How guides are written and reviewed

  • Specialist editors with fraud-prevention backgrounds draft and maintain protection guides.
  • Primary sources include FTC, CFPB, FBI IC3, and issuer security advisories where applicable.
  • Community reports inform alert coverage; published alerts are reviewed before going live.
  • Last updated dates on guides reflect real editorial revisions — not automatic timestamps.

Corrections & updates

Found an error or outdated step? Email contact@scamreporting.org with the page URL and what should change. We aim to review correction requests within 5 business days.

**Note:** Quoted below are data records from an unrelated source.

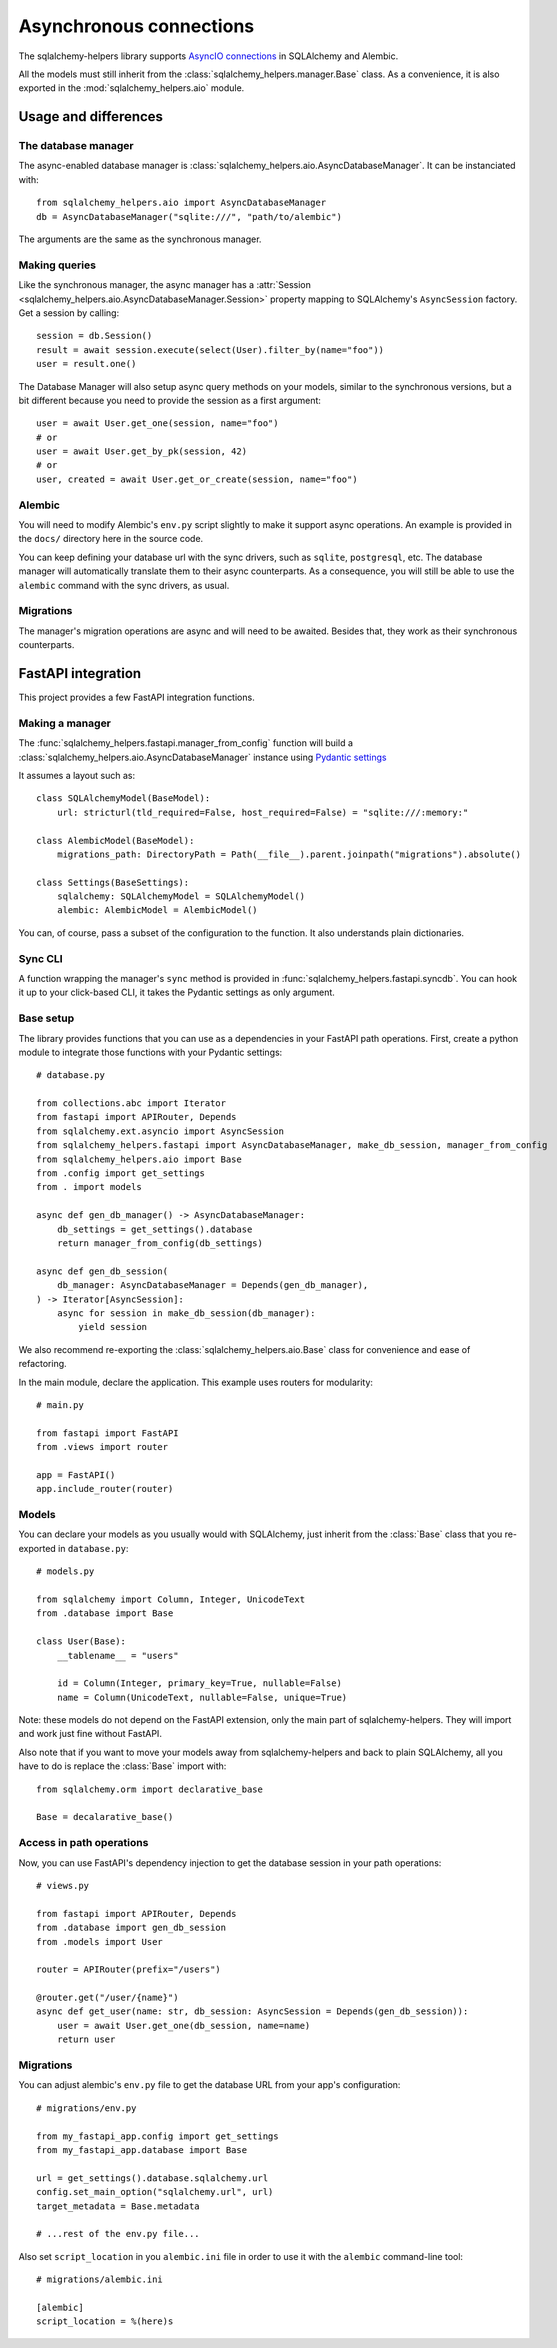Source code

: ========================
Asynchronous connections
========================


The sqlalchemy-helpers library supports `AsyncIO connections`_ in SQLAlchemy and Alembic.

.. _AsyncIO connections: https://docs.sqlalchemy.org/en/14/orm/extensions/asyncio.html

All the models must still inherit from the :class:`sqlalchemy_helpers.manager.Base` class.
As a convenience, it is also exported in the :mod:`sqlalchemy_helpers.aio` module.


Usage and differences
=====================

The database manager
--------------------

The async-enabled database manager is :class:`sqlalchemy_helpers.aio.AsyncDatabaseManager`.
It can be instanciated with::

    from sqlalchemy_helpers.aio import AsyncDatabaseManager
    db = AsyncDatabaseManager("sqlite:///", "path/to/alembic")

The arguments are the same as the synchronous manager.


Making queries
--------------

Like the synchronous manager, the async manager has a :attr:`Session <sqlalchemy_helpers.aio.AsyncDatabaseManager.Session>`
property mapping to SQLAlchemy's ``AsyncSession`` factory. Get a session by calling::

    session = db.Session()
    result = await session.execute(select(User).filter_by(name="foo"))
    user = result.one()

The Database Manager will also setup async query methods on your models, similar to the
synchronous versions, but a bit different because you need to provide the session as a
first argument::

    user = await User.get_one(session, name="foo")
    # or
    user = await User.get_by_pk(session, 42)
    # or
    user, created = await User.get_or_create(session, name="foo")


Alembic
-------

You will need to modify Alembic's ``env.py`` script slightly to make it support async operations.
An example is provided in the ``docs/`` directory here in the source code.

You can keep defining your database url with the sync drivers, such as ``sqlite``, ``postgresql``, etc. The database manager will automatically translate them to their async counterparts. As a consequence, you will still be able to use the ``alembic`` command with the sync drivers, as usual.


Migrations
----------

The manager's migration operations are async and will need to be awaited. Besides that,
they work as their synchronous counterparts.


FastAPI integration
===================

This project provides a few FastAPI integration functions.

Making a manager
----------------

The :func:`sqlalchemy_helpers.fastapi.manager_from_config` function will build a
:class:`sqlalchemy_helpers.aio.AsyncDatabaseManager` instance using `Pydantic settings`_

.. _Pydantic settings: https://fastapi.tiangolo.com/advanced/settings/

It assumes a layout such as::

    class SQLAlchemyModel(BaseModel):
        url: stricturl(tld_required=False, host_required=False) = "sqlite:///:memory:"

    class AlembicModel(BaseModel):
        migrations_path: DirectoryPath = Path(__file__).parent.joinpath("migrations").absolute()

    class Settings(BaseSettings):
        sqlalchemy: SQLAlchemyModel = SQLAlchemyModel()
        alembic: AlembicModel = AlembicModel()

You can, of course, pass a subset of the configuration to the function.
It also understands plain dictionaries.


Sync CLI
--------

A function wrapping the manager's ``sync`` method is provided in
:func:`sqlalchemy_helpers.fastapi.syncdb`. You can hook it up to your click-based CLI,
it takes the Pydantic settings as only argument.


Base setup
----------

The library provides functions that you can use as a dependencies in your FastAPI path operations.
First, create a python module to integrate those functions with your Pydantic settings::

    # database.py

    from collections.abc import Iterator
    from fastapi import APIRouter, Depends
    from sqlalchemy.ext.asyncio import AsyncSession
    from sqlalchemy_helpers.fastapi import AsyncDatabaseManager, make_db_session, manager_from_config
    from sqlalchemy_helpers.aio import Base
    from .config import get_settings
    from . import models

    async def gen_db_manager() -> AsyncDatabaseManager:
        db_settings = get_settings().database
        return manager_from_config(db_settings)

    async def gen_db_session(
        db_manager: AsyncDatabaseManager = Depends(gen_db_manager),
    ) -> Iterator[AsyncSession]:
        async for session in make_db_session(db_manager):
            yield session


We also recommend re-exporting the :class:`sqlalchemy_helpers.aio.Base` class for
convenience and ease of refactoring.

In the main module, declare the application. This example uses routers for modularity::

    # main.py

    from fastapi import FastAPI
    from .views import router

    app = FastAPI()
    app.include_router(router)


Models
------

You can declare your models as you usually would with SQLAlchemy, just inherit from the
:class:`Base` class that you re-exported in ``database.py``::

    # models.py

    from sqlalchemy import Column, Integer, UnicodeText
    from .database import Base

    class User(Base):
        __tablename__ = "users"

        id = Column(Integer, primary_key=True, nullable=False)
        name = Column(UnicodeText, nullable=False, unique=True)

Note: these models do not depend on the FastAPI extension, only the main part of sqlalchemy-helpers.
They will import and work just fine without FastAPI.

Also note that if you want to move your models away from sqlalchemy-helpers and back to plain
SQLAlchemy, all you have to do is replace the :class:`Base` import with::

    from sqlalchemy.orm import declarative_base

    Base = decalarative_base()


Access in path operations
-------------------------

Now, you can use FastAPI's dependency injection to get the database session in your path operations::

    # views.py

    from fastapi import APIRouter, Depends
    from .database import gen_db_session
    from .models import User

    router = APIRouter(prefix="/users")

    @router.get("/user/{name}")
    async def get_user(name: str, db_session: AsyncSession = Depends(gen_db_session)):
        user = await User.get_one(db_session, name=name)
        return user


Migrations
----------

You can adjust alembic's ``env.py`` file to get the database URL from your app's configuration::

    # migrations/env.py

    from my_fastapi_app.config import get_settings
    from my_fastapi_app.database import Base

    url = get_settings().database.sqlalchemy.url
    config.set_main_option("sqlalchemy.url", url)
    target_metadata = Base.metadata

    # ...rest of the env.py file...

Also set ``script_location`` in you ``alembic.ini`` file in order to use it with the ``alembic``
command-line tool::

    # migrations/alembic.ini

    [alembic]
    script_location = %(here)s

  • Material factual errors are corrected promptly and noted in the guide’s last-updated date.
  • Minor clarifications (wording, links, formatting) may be fixed without a public notice.
  • Reader feedback via our “Was this helpful?” widget helps prioritize guide refreshes.

Meet the editorial team

  • Sarah Mitchell — Consumer Protection Editor (B.A. Journalism · NCL Fraud-Awareness Program)
  • James Carter — Financial Fraud Editor (Certified Fraud Examiner (CFE) · 10+ yrs AML / fraud ops)
  • Rachel Torres — Cybersecurity Editor (CompTIA Security+ · Security awareness & IR background)

Independence & disclosures

  • We do not accept payment to favor a company, product, or recovery service in editorial coverage.
  • Affiliate or partner links, when present, are labeled and do not influence scam assessments.
  • Tool pages (Scam Checker, Lookup, Stats) use rule-based logic — not paid placement.